The Tarantinoisms (good music, sharp imagery, inventive directing) start taking off once intermission ends and the intriguing mystery begins, as the tension suddenly revs up. In the second half is when things become interesting and the actors (and lone main actress) can start chewing at the scenery. The words suddenly become important, the details become more prevalent, and the audience has become much more engaged. In spite of this, the length of the film and the over-indulgence of throwaway dialogue weighs down on you and never allows for Hateful Eight to really reach the quality lengths of Tarantino's other hybrid westerns like Django Unchained and Inglorious Basterds.

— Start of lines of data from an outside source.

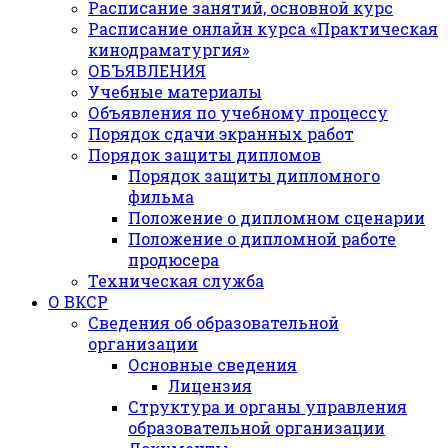
Расписание занятий, основной курс
Расписание онлайн курса «Практическая
кинодраматургия»
ОБЪЯВЛЕНИЯ
Учебные материалы
Объявления по учебному процессу
Порядок сдачи экранных работ
Порядок защиты дипломов
Порядок защиты дипломного
фильма
Положение о дипломном сценарии
Положение о дипломной работе
продюсера
Техническая служба
О ВКСР
Сведения об образовательной
организации
Основные сведения
Лицензия
Структура и органы управления
образовательной организации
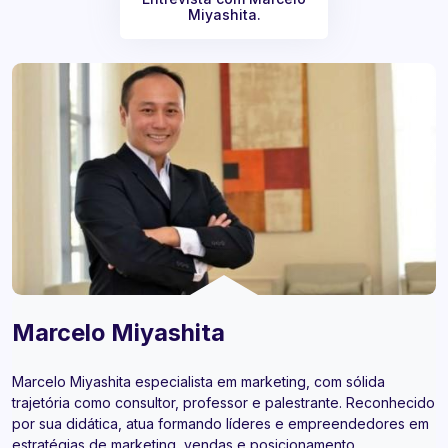
Miyashita.
Marcelo Miyashita
Marcelo Miyashita especialista em marketing, com sólida
trajetória como consultor, professor e palestrante. Reconhecido
por sua didática, atua formando líderes e empreendedores em
estratégias de marketing, vendas e posicionamento.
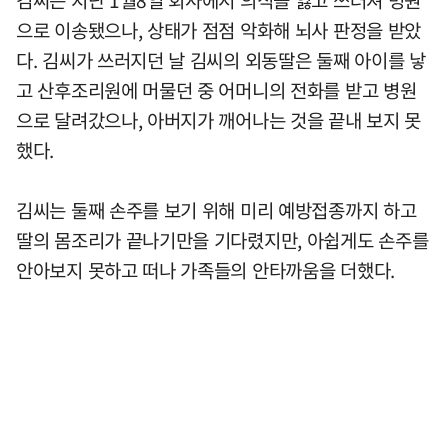
으로 이송됐으나, 상태가 점점 악화해 뇌사 판정을 받았
다. 김씨가 쓰러지던 날 김씨의 외동딸은 둘째 아이를 낳
고 산후조리원에 머물던 중 어머니의 전화를 받고 병원
으로 달려갔으나, 아버지가 깨어나는 것을 끝내 보지 못
했다.
김씨는 둘째 손주를 보기 위해 미리 예방접종까지 하고
딸의 몸조리가 끝나기만을 기다렸지만, 아쉽게도 손주를
안아보지 못하고 떠나 가족들의 안타까움을 더했다.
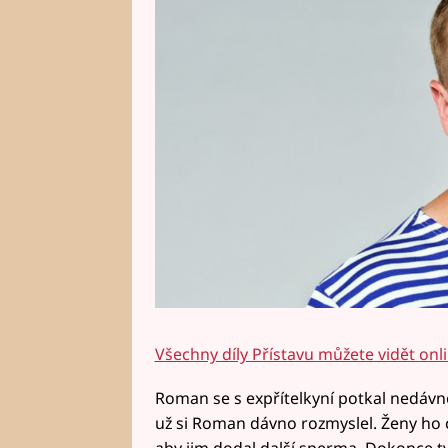
Všechny díly Přístavu můžete vidět onl
Roman se s expřítelkyní potkal nedávn
už si Roman dávno rozmyslel. Ženy ho c
aby jim dodal další sperma. Dokonce tv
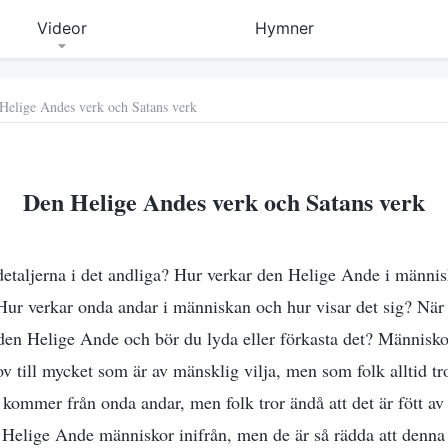
Videor
Hymner
Helige Andes verk och Satans verk
Den Helige Andes verk och Satans verk
etaljerna i det andliga? Hur verkar den Helige Ande i männi
ur verkar onda andar i människan och hur visar det sig? När
en Helige Ande och bör du lyda eller förkasta det? Människo
v till mycket som är av mänsklig vilja, men som folk alltid t
kommer från onda andar, men folk tror ändå att det är fött a
n Helige Ande människor inifrån, men de är så rädda att denn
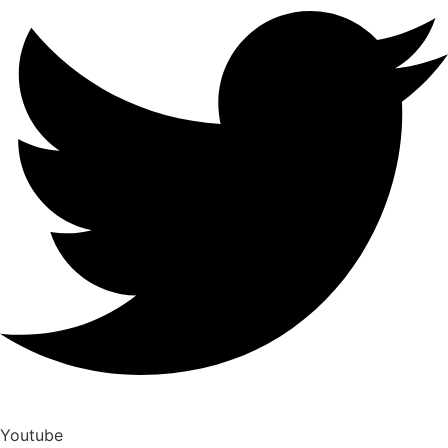
Youtube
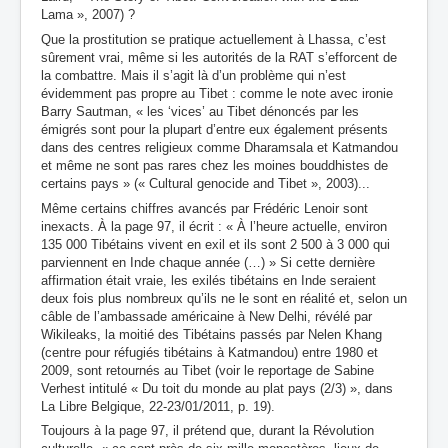
Lama », 2007) ?
Que la prostitution se pratique actuellement à Lhassa, c’est
sûrement vrai, même si les autorités de la RAT s’efforcent de
la combattre. Mais il s’agit là d’un problème qui n’est
évidemment pas propre au Tibet : comme le note avec ironie
Barry Sautman, « les ‘vices’ au Tibet dénoncés par les
émigrés sont pour la plupart d’entre eux également présents
dans des centres religieux comme Dharamsala et Katmandou
et même ne sont pas rares chez les moines bouddhistes de
certains pays » (« Cultural genocide and Tibet », 2003)...
Même certains chiffres avancés par Frédéric Lenoir sont
inexacts. À la page 97, il écrit : « À l’heure actuelle, environ
135 000 Tibétains vivent en exil et ils sont 2 500 à 3 000 qui
parviennent en Inde chaque année (…) » Si cette dernière
affirmation était vraie, les exilés tibétains en Inde seraient
deux fois plus nombreux qu’ils ne le sont en réalité et, selon un
câble de l’ambassade américaine à New Delhi, révélé par
Wikileaks, la moitié des Tibétains passés par Nelen Khang
(centre pour réfugiés tibétains à Katmandou) entre 1980 et
2009, sont retournés au Tibet (voir le reportage de Sabine
Verhest intitulé « Du toit du monde au plat pays (2/3) », dans
La Libre Belgique, 22-23/01/2011, p. 19).
Toujours à la page 97, il prétend que, durant la Révolution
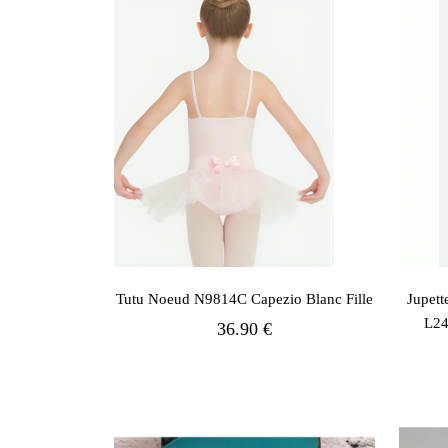
Tutu Noeud N9814C Capezio Blanc Fille
Jupett
L24
36.90 €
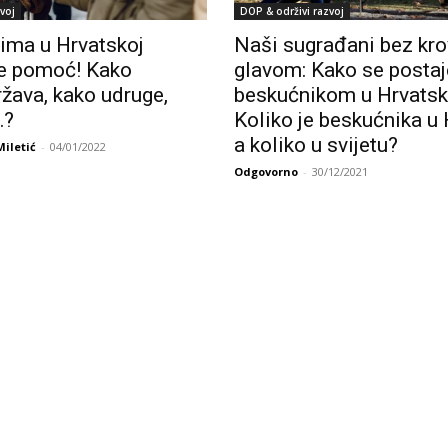
voj
DOP & održivi razvoj
ima u Hrvatskoj
Naši sugrađani bez kr
je pomoć! Kako
glavom: Kako se postaj
žava, kako udruge,
beskućnikom u Hrvatsk
…?
Koliko je beskućnika u 
a koliko u svijetu?
Miletić
-
04/01/2022
Odgovorno
-
30/12/2021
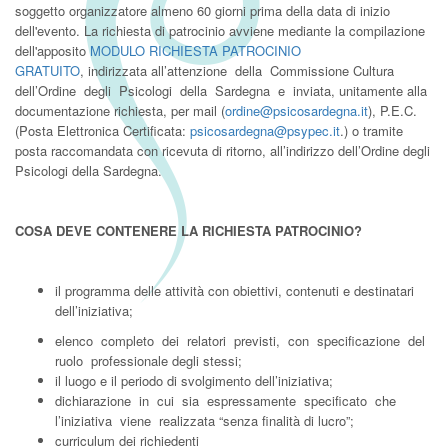
soggetto organizzatore almeno 60 giorni prima della data di inizio
dell'evento. La richiesta di patrocinio avviene mediante la compilazione
dell'apposito
MODULO RICHIESTA PATROCINIO
GRATUITO
, indirizzata all’attenzione della Commissione Cultura
dell’Ordine degli Psicologi della Sardegna e inviata, unitamente alla
documentazione richiesta, per mail (
ordine@psicosardegna.it
), P.E.C.
(Posta Elettronica Certificata:
psicosardegna@psypec.it
.) o tramite
posta raccomandata con ricevuta di ritorno, all’indirizzo dell’Ordine degli
Psicologi della Sardegna.
COSA DEVE CONTENERE LA RICHIESTA PATROCINIO?
il programma delle attività con obiettivi, contenuti e destinatari
dell’iniziativa;
elenco completo dei relatori previsti, con specificazione del
ruolo professionale degli stessi;
il luogo e il periodo di svolgimento dell’iniziativa;
dichiarazione in cui sia espressamente specificato che
l’iniziativa viene realizzata “senza finalità di lucro”;
curriculum dei richiedenti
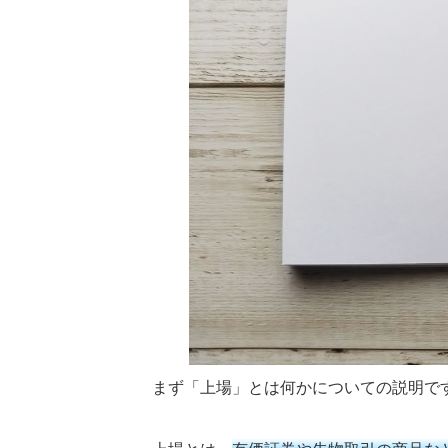
まず「上場」とは何かについての説明で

Hateful Eight is like a large fluffy pound cake, a lot of density but lacking in flavor and substance. Tarantino directed this with his usual precision and quirkiness, however it lacks an outstanding moment, it lacks an outstanding character, and with the climax being delayed in favor of displaying past events it's hard to find the pulse of this irregular heartbeat.

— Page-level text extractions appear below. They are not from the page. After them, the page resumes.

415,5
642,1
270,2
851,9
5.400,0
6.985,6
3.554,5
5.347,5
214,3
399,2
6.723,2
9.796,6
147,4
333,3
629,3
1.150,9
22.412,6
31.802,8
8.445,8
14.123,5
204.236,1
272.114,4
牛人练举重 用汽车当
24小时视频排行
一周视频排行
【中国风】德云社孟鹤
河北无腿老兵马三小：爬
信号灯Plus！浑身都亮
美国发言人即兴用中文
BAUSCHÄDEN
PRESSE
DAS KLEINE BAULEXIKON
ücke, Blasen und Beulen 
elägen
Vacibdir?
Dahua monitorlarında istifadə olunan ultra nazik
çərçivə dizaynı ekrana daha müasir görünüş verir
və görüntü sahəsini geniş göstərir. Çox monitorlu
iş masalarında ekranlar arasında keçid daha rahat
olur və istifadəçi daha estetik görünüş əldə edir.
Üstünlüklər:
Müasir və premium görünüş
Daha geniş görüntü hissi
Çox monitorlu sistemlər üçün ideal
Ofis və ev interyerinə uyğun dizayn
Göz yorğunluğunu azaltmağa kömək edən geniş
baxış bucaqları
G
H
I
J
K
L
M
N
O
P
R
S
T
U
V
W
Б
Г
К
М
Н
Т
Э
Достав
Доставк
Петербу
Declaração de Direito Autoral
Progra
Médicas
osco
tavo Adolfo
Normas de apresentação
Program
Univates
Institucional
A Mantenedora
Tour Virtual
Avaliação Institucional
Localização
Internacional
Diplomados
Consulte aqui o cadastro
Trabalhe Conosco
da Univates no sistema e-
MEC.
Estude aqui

In order for lengthy movies to maintain interest you have to cover a lot of ground in terms of whether years or space. The Good, the Bad, and the Ugly covers an insane amount of Western territory, leading to every minute being required. Shawshank Redemption covers over two decades of prison life, so it too needed every minute. Hateful Eight is a cinematic bottle episode that could have been much shorter, much tighter, and with that each detail and word being much more vital.

Somewhere in that cabin lies a good story, and overall a good movie. You just have to get past the thicket of words to find it.